**Provided records:**
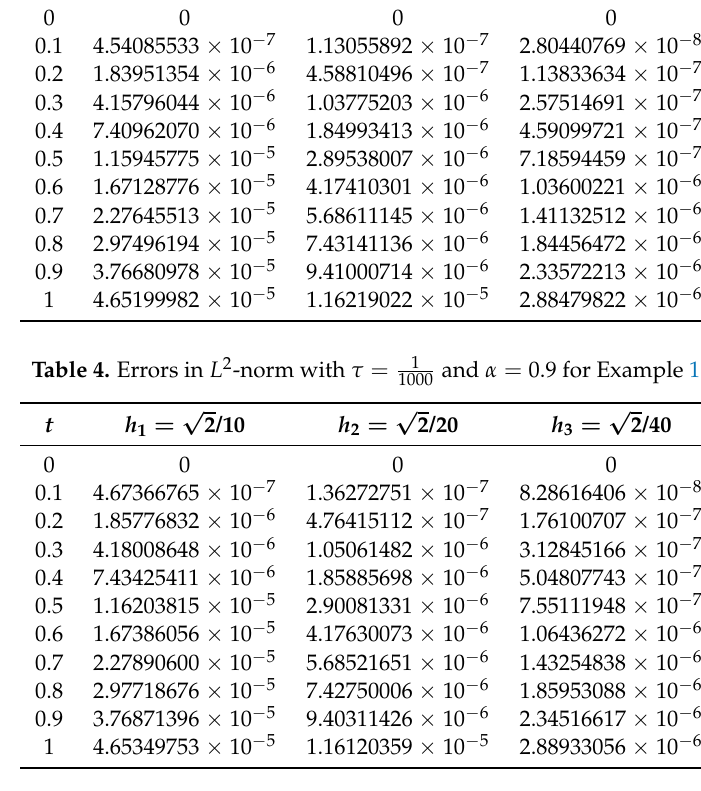
Table 3. Errors in L 2 -norm with τ = 1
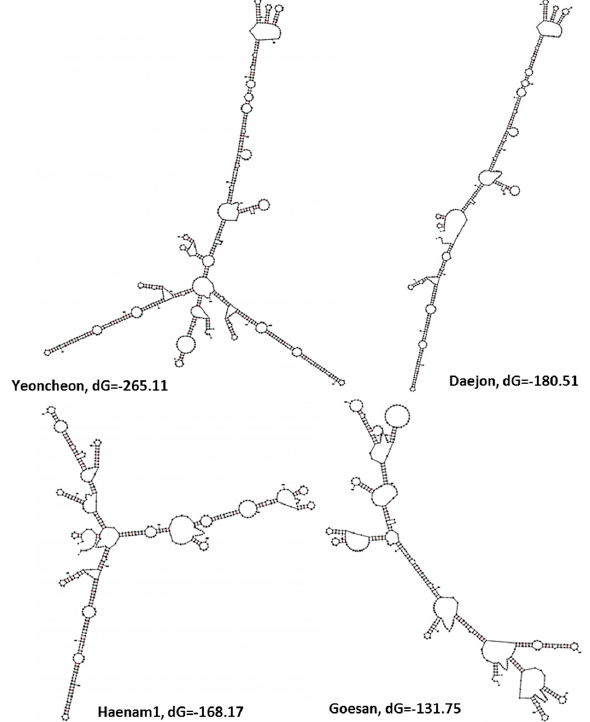
Figure 5. Predicted secondary structures of the most variable region of the LSU of ribosomal DNA of P. brassicae . dG estimates predicted free energy of folded rDNA in kcal·mol − 1 .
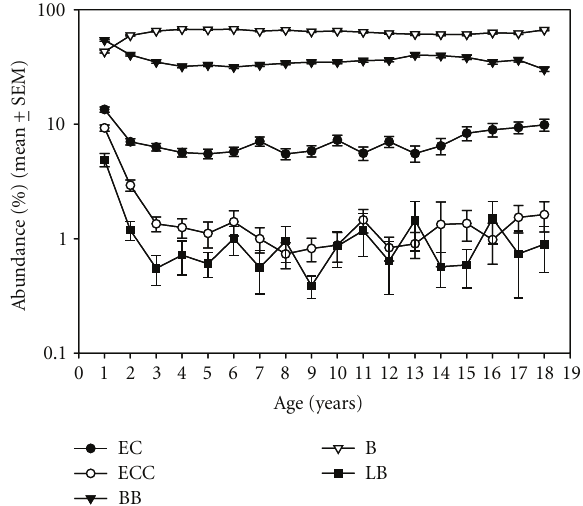
Figure 3: Abundance (%) (mean ± SEM) by age (months) of E. coli , Enterococcus sp ., as well as L actobacillus sp ., Bifidobacteria , and Bacteroides sp .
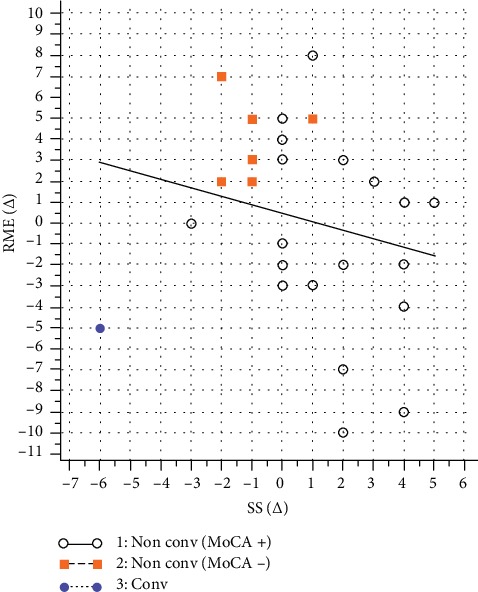
Partial correlation analysis between changes (delta score T2 vs. T0) of RME test and SS task in aMCI sample. Non conv = non converter; Conv = converter; MoCA+ = MoCA delta score T2 vs. T0 ≥ 0; MoCA- = MoCA delta score T2 vs. T0 < 0.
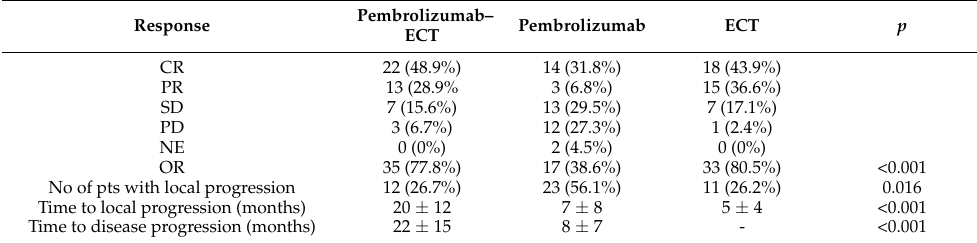
Table 3. Local response on skin metastases and disease control.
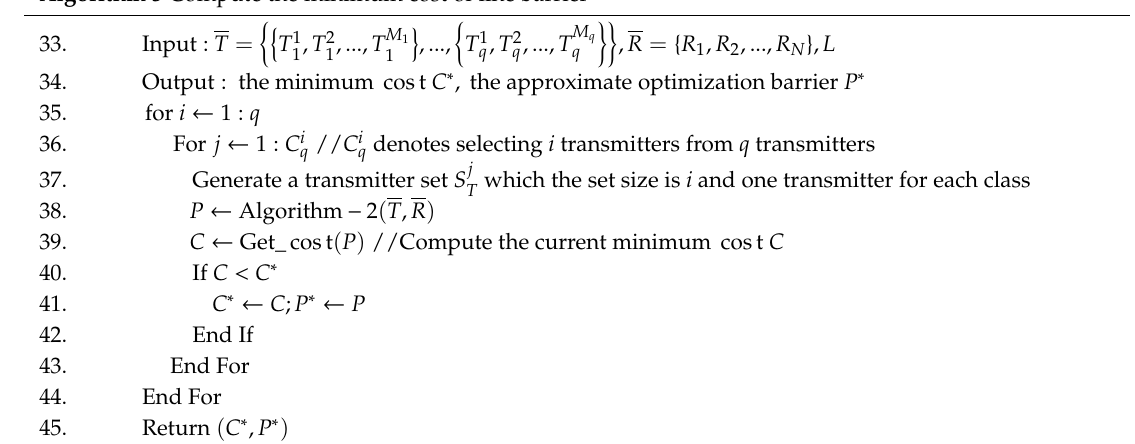
Algorithm 3 Compute the minimum cost of line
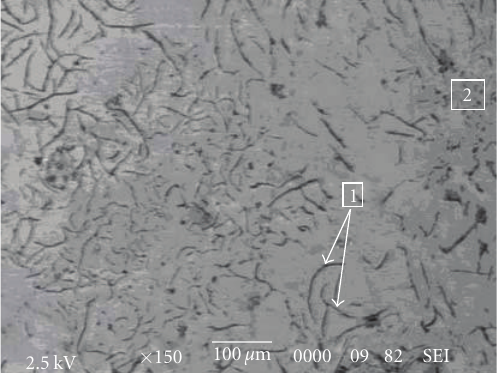
Figure 6: Co3 electron micrograph showing graphite (1) and γ Fe/C eutectic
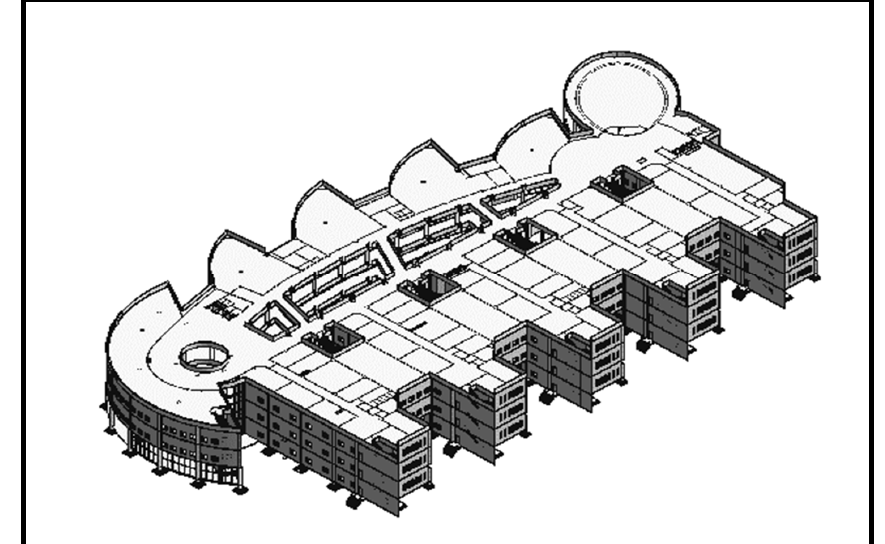
Fig. 10. Building information model for the case study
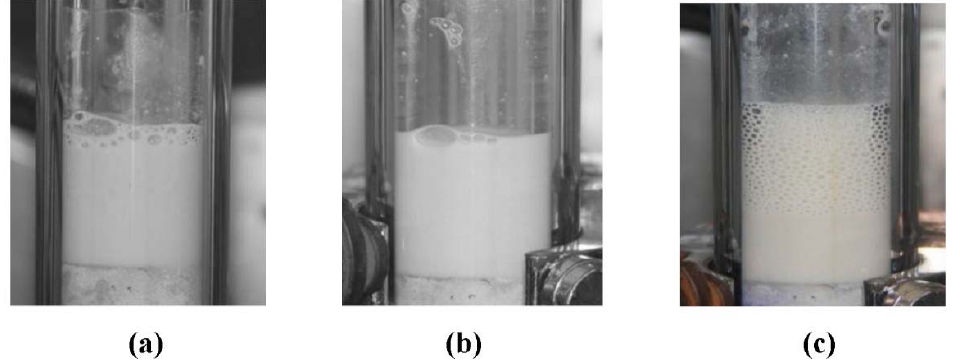
Figure 4. The morphology of the ZIF ‐ 8/water ‐ glycol slurry during the separation of a C 3 H 6 /H 2 mixture. ( a ) Fresh ZIF ‐ 8/water ‐ glycol slurry; ( b ) separation equilibrium slurry; and ( c ) gas desorption process for the slurry.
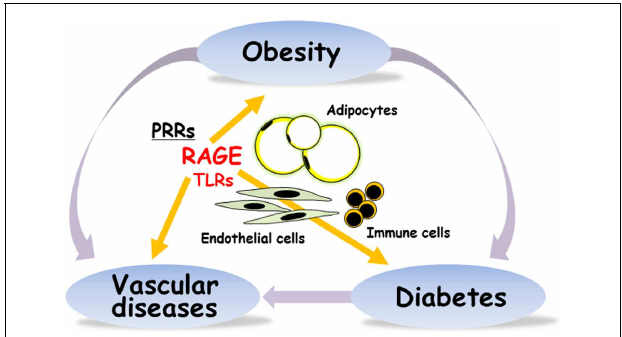
FIGURE 1 | RAGE is implicated in obesity, type 2 diabetes, and vascular diseases . PRRs, pattern-recognition receptors; RAGE, receptor for advanced glycation end-products;TLRs, toll-like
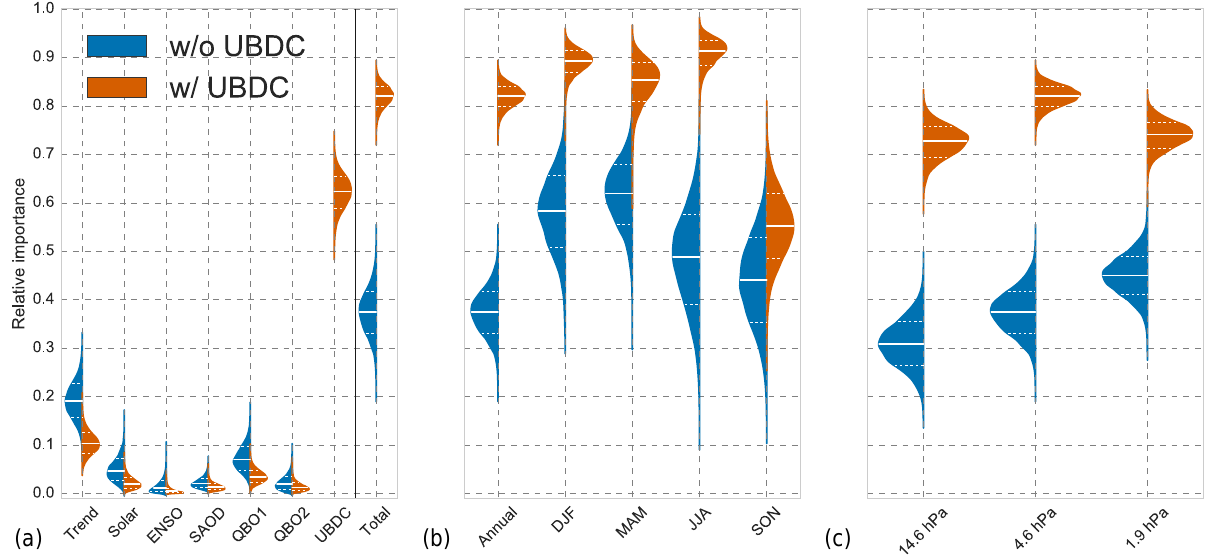
Figure 11. The full distributions of R 2 from MLR of SSU equatorial temperature (20 ◦ S–20 ◦ N, 1983–2005) without (w/o, blue) and with (w, red) the UBDC index showing (a) 4.6hPa R 2 values for all the regressors considered in the analysis, as well as the total; (b) the annual and seasonal total R 2 at 4.6hPa; and (c) the annual total R 2 for the three SSU pressure levels. Distributions were calculated from 10000 bootstrapped samples for each of the possible ( n = 6) 720, or ( n = 7) 5040, order of regressors. Solid white lines are the median values; dotted lines are the 68% confidence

**Exercise description:** The task calls for every line of the material that contains the string "with".

**Solution for this problem:**
Table 3. Errors in L 2 -norm with τ = 1
Figure 11. The full distributions of R 2 from MLR of SSU equatorial temperature (20 ◦ S–20 ◦ N, 1983–2005) without (w/o, blue) and with (w, red) the UBDC index showing (a) 4.6hPa R 2 values for all the regressors considered in the analysis, as well as the total; (b) the annual and seasonal total R 2 at 4.6hPa; and (c) the annual total R 2 for the three SSU pressure levels. Distributions were calculated from 10000 bootstrapped samples for each of the possible ( n = 6) 720, or ( n = 7) 5040, order of regressors. Solid white lines are the median values; dotted lines are the 68% confidence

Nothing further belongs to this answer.